*Work task*
Report each line of the entries below that contains the string "Einwohner", copying the whole line. Treat uppercase and lowercase as different.

*Supplied information*
# # # # # # #
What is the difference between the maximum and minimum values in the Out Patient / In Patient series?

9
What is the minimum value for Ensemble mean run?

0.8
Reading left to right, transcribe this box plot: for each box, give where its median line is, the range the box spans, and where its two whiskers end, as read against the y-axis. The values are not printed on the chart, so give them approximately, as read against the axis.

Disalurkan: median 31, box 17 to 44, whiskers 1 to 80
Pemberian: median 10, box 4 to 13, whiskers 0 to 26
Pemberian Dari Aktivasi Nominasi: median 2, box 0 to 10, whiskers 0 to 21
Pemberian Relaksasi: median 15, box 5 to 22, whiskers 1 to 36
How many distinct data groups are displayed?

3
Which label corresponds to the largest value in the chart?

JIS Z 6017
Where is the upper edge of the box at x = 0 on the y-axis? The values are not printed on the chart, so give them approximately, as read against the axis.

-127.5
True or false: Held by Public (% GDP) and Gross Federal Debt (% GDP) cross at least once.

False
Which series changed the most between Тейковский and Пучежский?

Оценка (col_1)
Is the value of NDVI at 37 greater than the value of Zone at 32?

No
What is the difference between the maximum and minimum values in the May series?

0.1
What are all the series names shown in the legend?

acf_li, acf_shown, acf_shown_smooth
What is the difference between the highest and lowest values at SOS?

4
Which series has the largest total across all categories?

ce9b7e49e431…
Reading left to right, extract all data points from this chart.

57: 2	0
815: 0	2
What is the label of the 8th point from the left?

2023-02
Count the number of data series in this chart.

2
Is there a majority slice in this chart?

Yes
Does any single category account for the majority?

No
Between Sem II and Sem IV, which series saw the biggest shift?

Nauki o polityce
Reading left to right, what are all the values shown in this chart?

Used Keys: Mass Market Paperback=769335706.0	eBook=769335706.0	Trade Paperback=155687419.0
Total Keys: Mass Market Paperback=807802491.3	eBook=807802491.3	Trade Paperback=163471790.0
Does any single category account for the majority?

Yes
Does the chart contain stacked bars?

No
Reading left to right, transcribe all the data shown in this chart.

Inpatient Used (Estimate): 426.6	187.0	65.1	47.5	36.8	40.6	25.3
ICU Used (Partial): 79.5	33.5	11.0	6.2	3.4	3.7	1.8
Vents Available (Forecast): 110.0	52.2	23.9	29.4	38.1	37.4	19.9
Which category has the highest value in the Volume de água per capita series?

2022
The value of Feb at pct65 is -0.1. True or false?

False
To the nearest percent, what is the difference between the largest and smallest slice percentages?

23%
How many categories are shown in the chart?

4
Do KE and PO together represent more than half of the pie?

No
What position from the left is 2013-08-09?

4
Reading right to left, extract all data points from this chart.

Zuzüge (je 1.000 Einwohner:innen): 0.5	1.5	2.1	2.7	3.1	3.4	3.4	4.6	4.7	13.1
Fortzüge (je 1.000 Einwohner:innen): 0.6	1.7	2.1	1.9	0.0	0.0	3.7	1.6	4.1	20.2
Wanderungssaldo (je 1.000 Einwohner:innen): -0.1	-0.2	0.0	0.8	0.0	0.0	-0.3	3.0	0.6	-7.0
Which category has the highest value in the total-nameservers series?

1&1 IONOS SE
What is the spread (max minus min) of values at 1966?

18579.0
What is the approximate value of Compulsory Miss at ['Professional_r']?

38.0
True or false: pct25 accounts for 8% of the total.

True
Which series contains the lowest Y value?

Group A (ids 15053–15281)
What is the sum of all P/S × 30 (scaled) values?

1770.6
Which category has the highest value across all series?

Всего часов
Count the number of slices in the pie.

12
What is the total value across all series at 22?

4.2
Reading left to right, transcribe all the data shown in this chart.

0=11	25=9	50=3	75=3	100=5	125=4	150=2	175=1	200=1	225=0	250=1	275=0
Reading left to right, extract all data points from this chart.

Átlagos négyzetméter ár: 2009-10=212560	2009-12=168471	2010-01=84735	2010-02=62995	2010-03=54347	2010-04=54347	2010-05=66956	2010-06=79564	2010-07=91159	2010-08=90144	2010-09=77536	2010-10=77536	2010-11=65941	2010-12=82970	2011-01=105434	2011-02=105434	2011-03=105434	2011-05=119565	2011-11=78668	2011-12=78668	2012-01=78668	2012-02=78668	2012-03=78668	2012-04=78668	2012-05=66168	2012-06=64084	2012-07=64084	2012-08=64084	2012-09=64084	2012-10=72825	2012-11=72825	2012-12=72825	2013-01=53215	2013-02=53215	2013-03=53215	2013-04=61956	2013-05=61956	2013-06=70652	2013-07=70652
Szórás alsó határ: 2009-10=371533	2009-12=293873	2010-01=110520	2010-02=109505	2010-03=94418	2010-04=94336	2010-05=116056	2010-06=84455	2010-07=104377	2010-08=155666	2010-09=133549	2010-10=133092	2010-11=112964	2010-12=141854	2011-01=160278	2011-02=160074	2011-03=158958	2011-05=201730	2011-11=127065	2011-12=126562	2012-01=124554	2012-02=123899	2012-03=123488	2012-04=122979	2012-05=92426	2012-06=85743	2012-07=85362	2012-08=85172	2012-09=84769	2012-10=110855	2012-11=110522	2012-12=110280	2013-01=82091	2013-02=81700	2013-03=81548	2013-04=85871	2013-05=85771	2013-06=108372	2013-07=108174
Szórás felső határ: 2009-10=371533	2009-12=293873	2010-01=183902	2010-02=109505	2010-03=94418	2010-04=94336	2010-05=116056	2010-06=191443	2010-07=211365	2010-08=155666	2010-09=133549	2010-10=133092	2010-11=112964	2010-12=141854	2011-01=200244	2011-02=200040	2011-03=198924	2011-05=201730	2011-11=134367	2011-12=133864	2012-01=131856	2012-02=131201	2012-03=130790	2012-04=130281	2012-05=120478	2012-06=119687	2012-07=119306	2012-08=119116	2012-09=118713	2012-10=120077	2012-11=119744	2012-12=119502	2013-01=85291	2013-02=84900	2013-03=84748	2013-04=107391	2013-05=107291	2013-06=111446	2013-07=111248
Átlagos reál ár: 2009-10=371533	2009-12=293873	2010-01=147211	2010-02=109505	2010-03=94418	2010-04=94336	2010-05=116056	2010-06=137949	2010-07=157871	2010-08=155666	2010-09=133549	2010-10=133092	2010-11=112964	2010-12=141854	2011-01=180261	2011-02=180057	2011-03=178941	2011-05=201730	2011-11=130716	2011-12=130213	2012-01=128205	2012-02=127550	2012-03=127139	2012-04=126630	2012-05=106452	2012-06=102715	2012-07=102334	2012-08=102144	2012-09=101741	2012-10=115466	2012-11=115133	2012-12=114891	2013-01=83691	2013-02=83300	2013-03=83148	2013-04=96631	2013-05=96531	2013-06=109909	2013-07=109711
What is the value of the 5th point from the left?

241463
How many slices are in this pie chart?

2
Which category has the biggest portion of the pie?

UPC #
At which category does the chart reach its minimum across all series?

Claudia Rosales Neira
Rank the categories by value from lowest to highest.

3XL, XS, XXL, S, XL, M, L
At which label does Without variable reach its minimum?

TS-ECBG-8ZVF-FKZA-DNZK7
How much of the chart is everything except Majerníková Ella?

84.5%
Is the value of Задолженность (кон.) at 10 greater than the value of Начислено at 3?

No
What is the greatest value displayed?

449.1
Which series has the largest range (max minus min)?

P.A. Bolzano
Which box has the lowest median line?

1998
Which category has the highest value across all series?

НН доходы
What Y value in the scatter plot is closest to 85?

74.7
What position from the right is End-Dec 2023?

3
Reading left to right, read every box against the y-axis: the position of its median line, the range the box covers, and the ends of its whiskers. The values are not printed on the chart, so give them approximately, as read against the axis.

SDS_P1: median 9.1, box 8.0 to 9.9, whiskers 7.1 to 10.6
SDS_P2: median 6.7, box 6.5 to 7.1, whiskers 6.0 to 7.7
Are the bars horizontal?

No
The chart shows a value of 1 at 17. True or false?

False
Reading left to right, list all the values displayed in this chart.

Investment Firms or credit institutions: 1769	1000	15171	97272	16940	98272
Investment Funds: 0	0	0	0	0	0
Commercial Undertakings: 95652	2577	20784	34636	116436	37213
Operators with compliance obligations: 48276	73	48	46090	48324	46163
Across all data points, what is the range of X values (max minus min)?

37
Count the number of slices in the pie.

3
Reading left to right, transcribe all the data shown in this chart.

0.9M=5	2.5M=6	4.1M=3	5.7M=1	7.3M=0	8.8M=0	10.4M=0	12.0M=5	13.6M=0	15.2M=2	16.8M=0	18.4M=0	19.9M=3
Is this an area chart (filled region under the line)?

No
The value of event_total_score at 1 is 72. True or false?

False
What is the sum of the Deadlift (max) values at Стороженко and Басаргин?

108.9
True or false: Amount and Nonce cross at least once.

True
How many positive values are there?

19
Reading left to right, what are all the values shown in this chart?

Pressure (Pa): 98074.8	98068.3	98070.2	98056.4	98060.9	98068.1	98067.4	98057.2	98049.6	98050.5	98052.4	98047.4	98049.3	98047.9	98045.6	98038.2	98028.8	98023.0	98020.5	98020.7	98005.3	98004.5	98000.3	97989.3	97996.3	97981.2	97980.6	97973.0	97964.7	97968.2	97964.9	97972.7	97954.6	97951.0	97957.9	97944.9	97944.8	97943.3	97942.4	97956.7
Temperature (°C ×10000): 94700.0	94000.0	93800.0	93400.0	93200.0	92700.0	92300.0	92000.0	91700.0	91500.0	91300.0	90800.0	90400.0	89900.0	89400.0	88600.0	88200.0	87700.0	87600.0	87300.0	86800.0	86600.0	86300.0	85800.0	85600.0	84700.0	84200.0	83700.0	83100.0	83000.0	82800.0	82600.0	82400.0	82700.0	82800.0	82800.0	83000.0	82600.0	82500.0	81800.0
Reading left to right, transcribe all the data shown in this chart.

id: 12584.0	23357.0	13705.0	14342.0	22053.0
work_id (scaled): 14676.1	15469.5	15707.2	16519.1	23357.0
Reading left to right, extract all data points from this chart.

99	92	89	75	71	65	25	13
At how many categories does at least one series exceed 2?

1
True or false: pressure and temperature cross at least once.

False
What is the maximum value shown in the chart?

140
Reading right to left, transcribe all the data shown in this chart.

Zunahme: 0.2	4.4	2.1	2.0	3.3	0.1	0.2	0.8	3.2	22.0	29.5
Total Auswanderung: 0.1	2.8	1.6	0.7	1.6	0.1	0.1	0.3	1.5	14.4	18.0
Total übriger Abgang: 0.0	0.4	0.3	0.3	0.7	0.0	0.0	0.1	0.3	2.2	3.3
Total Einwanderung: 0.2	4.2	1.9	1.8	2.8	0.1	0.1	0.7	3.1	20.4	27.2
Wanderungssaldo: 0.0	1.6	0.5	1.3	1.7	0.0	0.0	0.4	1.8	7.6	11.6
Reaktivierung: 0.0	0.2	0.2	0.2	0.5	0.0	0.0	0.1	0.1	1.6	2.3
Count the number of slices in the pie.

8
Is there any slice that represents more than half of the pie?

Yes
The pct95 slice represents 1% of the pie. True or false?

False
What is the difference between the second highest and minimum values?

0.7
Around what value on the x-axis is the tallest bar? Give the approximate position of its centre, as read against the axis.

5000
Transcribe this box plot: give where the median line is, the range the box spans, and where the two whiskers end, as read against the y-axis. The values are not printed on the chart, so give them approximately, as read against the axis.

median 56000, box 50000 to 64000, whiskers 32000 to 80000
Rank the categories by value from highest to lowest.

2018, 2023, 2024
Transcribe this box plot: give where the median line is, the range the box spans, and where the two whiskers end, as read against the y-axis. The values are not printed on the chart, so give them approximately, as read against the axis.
# # # # # # #
*Result*
Zuzüge (je 1.000 Einwohner:innen): 0.5	1.5	2.1	2.7	3.1	3.4	3.4	4.6	4.7	13.1
Fortzüge (je 1.000 Einwohner:innen): 0.6	1.7	2.1	1.9	0.0	0.0	3.7	1.6	4.1	20.2
Wanderungssaldo (je 1.000 Einwohner:innen): -0.1	-0.2	0.0	0.8	0.0	0.0	-0.3	3.0	0.6	-7.0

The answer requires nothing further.